Calcio Storico - Florence's brutal 16th-century football match in costume - reaches its tournament finals through June. Rugby meets wrestling meets historic pageantry, in the sand-covered Piazza Santa Croce.
Dry Season
The days begin to grow hot. Life shifts to the Tuscan rhythm - early mornings, long lunches, afternoon rests and late alfresco dinners under the stars.
Siena's July Palio (mirrored in August) is a brief, intense bareback horse race in the Piazza del Campo. A real spectacle, although tickets and logistics need advance planning.
Elba's beach season hits full stride. Ferries run packed from Piombino, and the island's coves fill with Italian holidaymakers.
Dry Season
Italians flock to the coast for Ferragosto. The vineyards are still busy, but the crowds aren’t quite as big.
The vines sag with ripening fruit. The countryside takes on its high-summer character - baked, golden and shimmering in the heat.
Cala Violina (Violin Cove) lives up to its name - the white sand that squeaks underfoot is almost as weird as the snorkelling beach is beautiful.
Dry Season
The vendemmia (grape harvest) gets under way from mid-September. Many wineries welcome guests to join pickers for a morning in the vines, with a cellar lunch to follow.

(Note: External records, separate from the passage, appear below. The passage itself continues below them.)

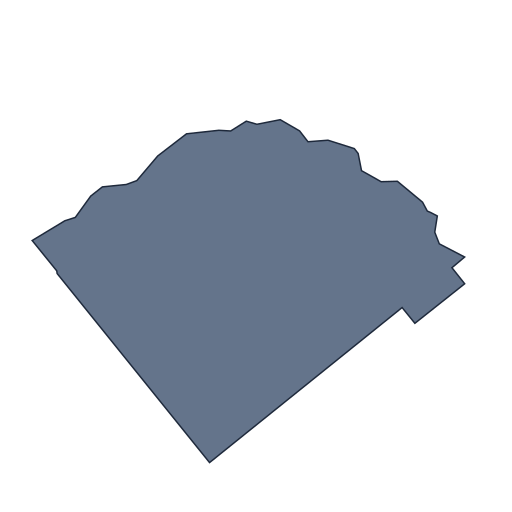 Saunders, Nebraska, United States of America (Natural Earth projection), rotated 321°
{"feature_id": "52423323B480079355264", "entity_name": "Saunders", "entity_type": "district", "adm_level": 2, "iso_a3": "USA", "parent_name": "United States of America", "parent_adm1": "Nebraska", "projection": "natural_earth1", "projection_center": [-96.529, 41.234], "detail": "fine", "context": "isolated", "style": "filled", "palette": "slate", "viewbox_px": 512, "rotation_deg": 321, "n_neighbors": 0, "source": "geoboundaries", "source_scale": "gbopen_adm2", "svg_char_len": 622}
<svg xmlns="http://www.w3.org/2000/svg" viewBox="0 0 512 512"><g transform="rotate(321 256 256)"><path d="M89.9,387.3L260.8,387.8L337.1,388.0L337.1,408.3L400.7,408.9L400.9,388.4L417.5,388.1L406.1,361.9L409.9,350.0L422.1,339.0L419.1,332.1L417.4,328.9L419.3,319.0L412.9,286.9L400.0,277.0L391.7,256.1L399.9,240.6L400.0,234.4L384.8,211.3L368.3,199.9L368.6,186.2L360.6,165.3L339.6,154.2L333.3,145.1L315.0,142.9L306.2,134.9L278.9,117.3L242.6,116.4L210.8,122.4L200.2,118.8L180.1,105.6L165.3,105.4L139.9,112.3L129.6,108.3L91.8,103.1L91.8,142.2L90.4,144.5L89.9,387.3Z" fill="#64748b" stroke="#1e293b" stroke-width="1.5"/></g></svg>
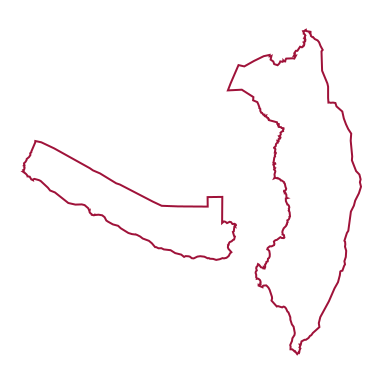 Sarangani, Sarangani, Philippines (Natural Earth projection)
{"feature_id": "2640588B5697622806390", "entity_name": "Sarangani", "entity_type": "district", "adm_level": 2, "iso_a3": "PHL", "parent_name": "Philippines", "parent_adm1": "Sarangani", "projection": "natural_earth1", "projection_center": [125.142, 6.055], "detail": "fine", "context": "isolated", "style": "outline", "palette": "rose", "viewbox_px": 384, "rotation_deg": 0, "n_neighbors": 0, "source": "geoboundaries", "source_scale": "gbopen_adm2", "svg_char_len": 5981}
<svg xmlns="http://www.w3.org/2000/svg" viewBox="0 0 384 384"><path d="M238.5,65.1L230.6,83.4L227.9,90.4L241.8,89.7L253.4,97.1L253.1,100.3L257.3,102.1L258.3,104.3L259.5,107.6L259.3,108.0L260.3,109.0L260.3,110.9L261.3,112.8L262.1,112.9L263.1,114.5L264.0,114.6L263.8,115.0L264.8,115.9L265.9,115.6L265.7,116.0L266.1,116.4L265.8,116.6L266.7,117.0L267.2,117.8L268.1,118.0L268.4,119.2L268.9,119.3L268.9,120.1L277.0,122.3L277.4,124.0L278.2,124.0L278.1,125.0L278.8,124.7L278.8,126.9L281.1,127.2L281.6,128.0L283.5,128.2L283.6,129.0L283.0,130.0L283.1,131.1L282.1,131.4L280.5,132.7L280.8,134.4L279.7,136.1L279.0,136.2L279.6,137.3L280.4,137.3L280.5,137.6L279.9,138.7L278.7,139.0L278.6,141.0L277.4,140.8L277.8,142.6L277.1,142.8L276.0,144.1L275.7,146.2L274.1,147.6L274.3,148.3L275.2,148.7L275.4,149.2L274.8,152.6L275.7,152.6L275.9,153.0L274.8,155.2L275.1,156.5L274.3,157.4L273.7,161.6L273.3,162.7L273.5,163.2L275.1,163.2L275.3,163.8L273.4,164.8L274.3,166.8L274.1,167.7L275.1,168.1L274.1,169.6L275.1,170.5L275.3,171.6L274.5,174.3L274.8,177.1L274.2,178.3L275.4,177.8L277.9,178.5L278.0,178.2L280.0,179.3L280.7,180.4L281.4,180.3L284.1,182.2L284.3,183.3L284.8,183.6L285.5,186.9L286.2,188.7L285.9,189.8L284.8,190.8L284.1,190.8L284.0,191.7L285.3,192.5L285.5,193.0L285.1,193.5L285.8,193.7L286.3,194.6L286.5,197.8L287.3,198.1L285.8,198.5L285.9,201.1L287.1,203.8L287.5,203.2L287.2,204.0L288.7,205.4L289.2,206.8L289.3,207.7L288.8,208.5L289.1,210.1L288.7,210.6L289.6,212.2L290.0,216.3L289.4,216.8L289.6,217.5L288.8,219.4L287.6,220.3L288.3,220.9L287.5,220.7L287.6,222.3L287.2,222.5L286.9,224.4L286.6,224.4L286.0,226.0L283.7,228.3L282.6,230.8L282.3,232.1L282.7,233.6L282.5,234.5L284.0,235.2L284.1,236.1L284.5,236.2L284.1,236.3L284.4,237.5L283.8,238.1L281.8,238.0L280.4,237.2L276.8,239.9L275.4,240.2L273.9,241.5L274.4,243.9L274.1,245.1L271.7,246.3L269.8,246.3L267.7,248.0L267.3,249.3L267.9,249.5L269.3,251.0L269.8,254.1L269.7,256.5L269.1,257.9L268.0,258.7L267.7,261.4L266.4,261.9L266.1,263.4L265.1,264.5L265.2,267.1L264.7,268.2L264.2,267.7L264.3,268.4L263.2,268.4L262.8,267.7L261.0,267.3L259.0,264.7L258.0,264.1L257.3,266.3L256.4,267.1L256.2,268.4L256.8,270.5L255.9,271.4L255.6,272.9L256.2,274.7L256.2,277.4L257.0,278.4L256.9,278.8L257.9,278.6L258.7,279.0L259.9,280.0L260.5,281.3L260.6,282.6L260.3,282.9L260.6,284.0L260.0,284.2L259.8,285.3L258.6,284.8L258.6,285.6L262.5,287.2L262.6,286.2L263.5,285.6L266.2,285.4L267.0,286.1L268.4,287.6L269.6,289.8L271.9,296.7L272.1,298.4L271.5,300.6L276.8,306.5L277.9,306.1L282.2,307.4L283.4,306.6L284.6,306.9L286.0,308.4L287.4,311.5L288.4,312.3L290.3,317.2L290.4,319.8L291.9,324.4L293.6,326.7L294.8,333.0L294.5,335.0L292.4,338.3L292.0,341.0L290.2,345.1L290.6,346.5L290.5,349.3L292.4,349.4L294.2,351.1L294.3,350.8L294.9,351.0L297.2,354.1L298.1,353.0L298.9,353.1L298.9,352.0L299.3,352.0L299.6,350.1L300.4,348.4L299.5,347.5L300.3,345.7L299.7,344.5L300.8,344.5L301.5,341.4L304.5,339.8L305.9,339.8L308.5,338.0L310.0,335.9L311.3,335.2L312.9,332.9L319.4,327.1L318.8,323.1L320.3,317.1L328.9,301.3L334.5,288.4L338.0,282.2L339.8,275.4L340.3,271.5L341.2,270.9L342.4,270.7L344.1,265.9L345.0,264.4L344.4,261.2L345.8,257.0L346.2,250.8L345.0,246.7L345.3,244.4L345.1,241.8L344.4,240.8L346.9,233.0L348.3,230.8L350.9,211.6L353.9,205.6L355.2,200.6L358.9,193.3L361.0,186.7L359.9,182.2L360.6,179.3L359.4,174.5L356.1,171.1L351.9,160.3L352.2,156.4L350.7,140.7L351.2,133.6L348.2,129.0L346.0,124.3L343.8,118.4L342.3,111.5L336.5,106.4L335.4,103.0L333.0,102.6L330.6,102.8L328.4,102.1L328.5,103.6L328.1,97.9L328.1,86.7L327.4,83.5L322.1,70.7L321.5,51.3L322.7,49.9L320.5,45.9L319.1,42.3L317.6,40.4L314.7,39.0L313.1,37.1L312.5,37.2L310.9,35.9L310.8,34.7L310.0,33.5L310.5,33.5L310.5,31.8L306.9,31.2L305.8,30.5L305.8,29.9L305.2,30.2L305.0,30.9L303.1,31.2L303.8,32.7L303.7,33.7L304.4,34.0L305.4,35.5L304.8,36.6L305.0,37.3L304.1,38.2L304.8,38.8L304.8,39.4L305.2,39.0L305.4,39.7L305.2,41.0L304.8,41.0L304.6,42.0L303.6,42.3L304.4,43.8L304.0,45.5L303.3,45.6L303.2,46.4L301.9,47.3L300.1,46.7L297.4,50.8L295.9,50.8L294.3,53.2L294.9,53.8L293.8,55.9L295.9,55.6L294.3,58.6L292.8,58.3L286.2,58.6L285.5,59.8L285.2,61.4L283.9,61.2L283.4,60.6L283.4,61.1L282.9,61.2L282.6,61.8L280.3,61.4L279.4,63.4L277.6,65.2L274.2,64.1L273.3,61.5L270.6,59.6L271.4,56.1L270.9,56.4L270.3,56.1L269.6,56.3L269.7,54.9L263.7,56.2L253.9,61.0L244.3,66.4L238.5,65.1ZM235.9,225.1L235.8,224.6L234.6,223.8L232.4,224.0L231.1,222.2L229.7,221.8L227.0,223.1L225.4,221.8L223.9,221.4L222.1,223.0L222.3,196.9L207.6,197.1L207.7,206.6L178.1,206.4L161.7,205.8L152.8,201.6L119.8,184.5L116.2,183.3L100.0,173.4L93.0,170.4L89.8,168.2L54.2,148.4L41.3,142.3L35.3,141.0L35.2,142.5L31.3,151.6L31.3,152.3L30.2,153.3L30.4,155.0L29.0,157.1L26.7,159.0L26.5,160.2L25.4,162.0L24.0,163.3L24.3,164.5L23.8,165.5L24.5,165.7L24.2,167.3L24.6,167.8L24.2,169.3L23.4,169.9L23.8,170.2L23.2,171.2L23.6,171.6L23.0,171.7L26.0,173.9L27.7,176.0L27.6,176.4L29.7,176.7L31.3,179.4L33.0,180.2L32.9,179.5L34.4,178.9L38.9,180.1L40.7,181.0L47.9,187.7L50.1,190.5L54.9,192.4L68.3,203.0L75.4,204.6L81.8,204.4L84.6,205.1L88.3,208.3L89.4,211.0L89.6,210.8L89.5,211.9L90.3,213.2L91.5,214.0L91.7,214.8L93.9,215.3L94.7,214.6L95.2,214.7L95.1,215.0L98.6,214.7L102.2,215.3L104.6,217.2L106.3,220.5L107.9,221.6L112.9,224.4L118.1,225.8L120.8,228.3L128.4,233.0L132.0,234.1L136.0,234.6L136.1,235.0L136.1,234.6L137.2,235.0L140.3,236.6L142.7,238.5L148.9,240.8L151.9,243.3L155.1,247.1L156.1,247.1L158.5,248.3L161.4,248.2L163.8,249.4L170.6,250.2L175.2,253.1L181.2,254.6L184.1,256.9L185.6,256.1L188.5,256.3L189.8,256.6L191.8,258.2L193.7,258.4L197.4,256.6L200.2,256.2L204.4,256.7L207.7,258.3L208.9,258.1L209.8,258.7L213.1,258.9L216.2,259.9L219.8,259.2L222.5,258.1L224.0,258.4L226.5,257.8L228.7,256.0L230.1,253.3L231.4,252.2L228.5,248.9L227.9,247.5L228.0,245.7L228.4,245.2L228.2,244.9L228.7,244.6L228.8,243.5L229.7,242.1L231.6,241.3L233.1,239.9L234.1,239.5L234.9,236.5L234.1,236.0L232.9,231.9L233.8,231.3L234.4,226.3L234.7,225.9L235.2,226.3L235.0,225.4L235.9,225.1Z" fill="none" stroke="#9f1239" stroke-width="2"/></svg>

With autumn well on its way, the days start to soften, evenings begin to cool, and the first autumn hues begin to show.
Figs reach their lush, sticky best. Paired with prosciutto, in salads with pecorino, or simply eaten off the tree on a morning farm walk.
Wet Season
Water temperatures are still ideal for snorkelling around Giannutri. Visibility is often better than the summer peak, with the marine reserve at its clearest.
Olive harvest begins late in the month. The first pressings of olio novo - grassy, peppery, vivid green - start showing up at markets and in dishes across the region.
Florence's Carro Matto sees a 1,000-flask wine cart parade through the centro storico. It’s a medieval new-wine festival drawing costumed crews to Piazza della Signoria, and a celebration of Tuscany’s world-renowned produce.
Wet Season
San Miniato's white truffle fair runs across three weekends. Truffle hunters, chefs and serious eaters descend on this small town west of Florence - advance booking is essential.
Foggy mornings across the Val d'Orcia produce the most atmospheric landscapes of the year. Early starts with a thermos of espresso are well rewarded.
Agriturismo shifts into cosy winter mode. Wood-burning kitchens, early sunsets and long dinners indoors make for a change of rhythm.
Wet Season
Christmas markets flicker through Siena, Greve and smaller hill towns. Mulled wine to drive away the cold, local crafts, and a cosy, festive atmosphere.
Truffle season continues across the Crete Senesi. White truffle gradually gives way to black winter truffle on menus - although both are equally welcome.
New Year's Eve in a hilltop village like Montepulciano or Pienza is quiet and atmospheric. Fireworks, local wine and not much else - in the best possible way.